Does ICO understand soft opt-in?
Another interesting point to note from the final Code arises in relation to the examples ICO gives of good practice data collection. In an example on page 13 (entitled "Alternative 'opt out' version"), ICO presents an example of good practice "opt outs" for e-mail marketing. As Marketinglaw readers will be aware, e-mail marketing opt outs can, of course, only be used in a soft opt-in scenario. The good practice example reads:
"We would like to send you information about our own products and services, as well as those of selected third parties, by post, telephone and email. If you do not agree to being contacted in this way, please tick the relevant boxes.
Post [ ] Phone [ ] email [ ]"
Despite citing this as an example of good practice, ICO has incorrectly used soft opt-in in this example. If you look closely at the notice, the data controller is host mailing information about selected third parties' products and services. However, the soft opt-in rule does not extend to marketing third party products and services, even if these are host mailed by the data controller (the interested reader is referred to reg. 22(3) of the Privacy and Electronic Communications (EC Directive) Regulations 2003 (the "PEC Regs")). This is confirmed by ICO's own guidance on the PEC Regs which says: "It is unlikely you could send [host mailed] messages on a 'soft opt-in' basis because they are not your ‘similar products and services‘. However, you could send such material on a clear ‘opt-in’ basis provided you identify that you and not the third party are the sender."
A useful reminder that you can't always trust the regulator to get it right!
Why this matters:
However, the Code is not without its faults, and some helpful clarifications from the earlier draft have, surprisingly, not found their way into the final Code.
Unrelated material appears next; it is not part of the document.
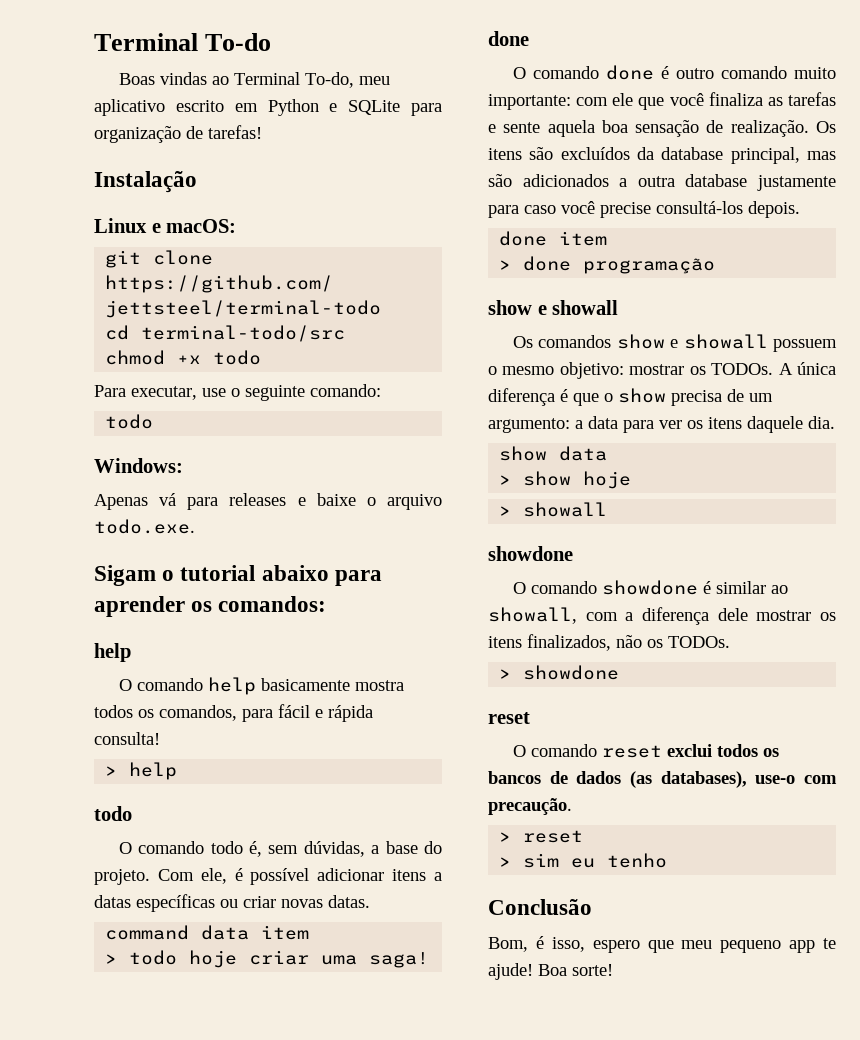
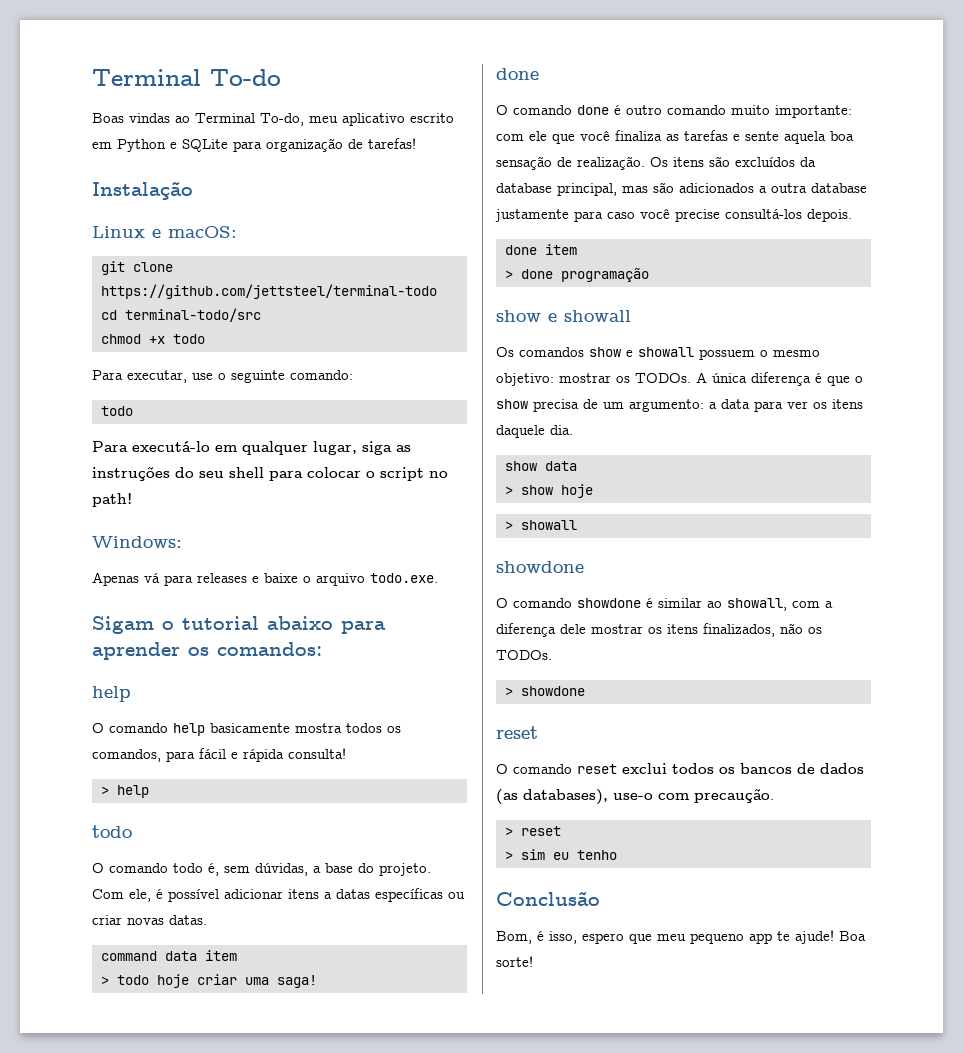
(154, 421) none -> [92,441,411,455] [92,466,448,481] [92,493,132,507] // Para executá-lo em qualquer lugar, siga as instruções do seu shell para colocar o script no path!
In addition to this criticism, ICO's mistaken use of soft opt-in in a good practice example serves to highlight the complexities of the rules for collecting e-mail marketing consents – these seem even to confuse ICO itself.
Overall, however, the Code and its accompanying guidance should be welcomed. With Christopher Graham taking over as Information Commissioner with effect from 29 June 2009, it will be particularly interesting to watch how strictly ICO enforces compliance with this Code.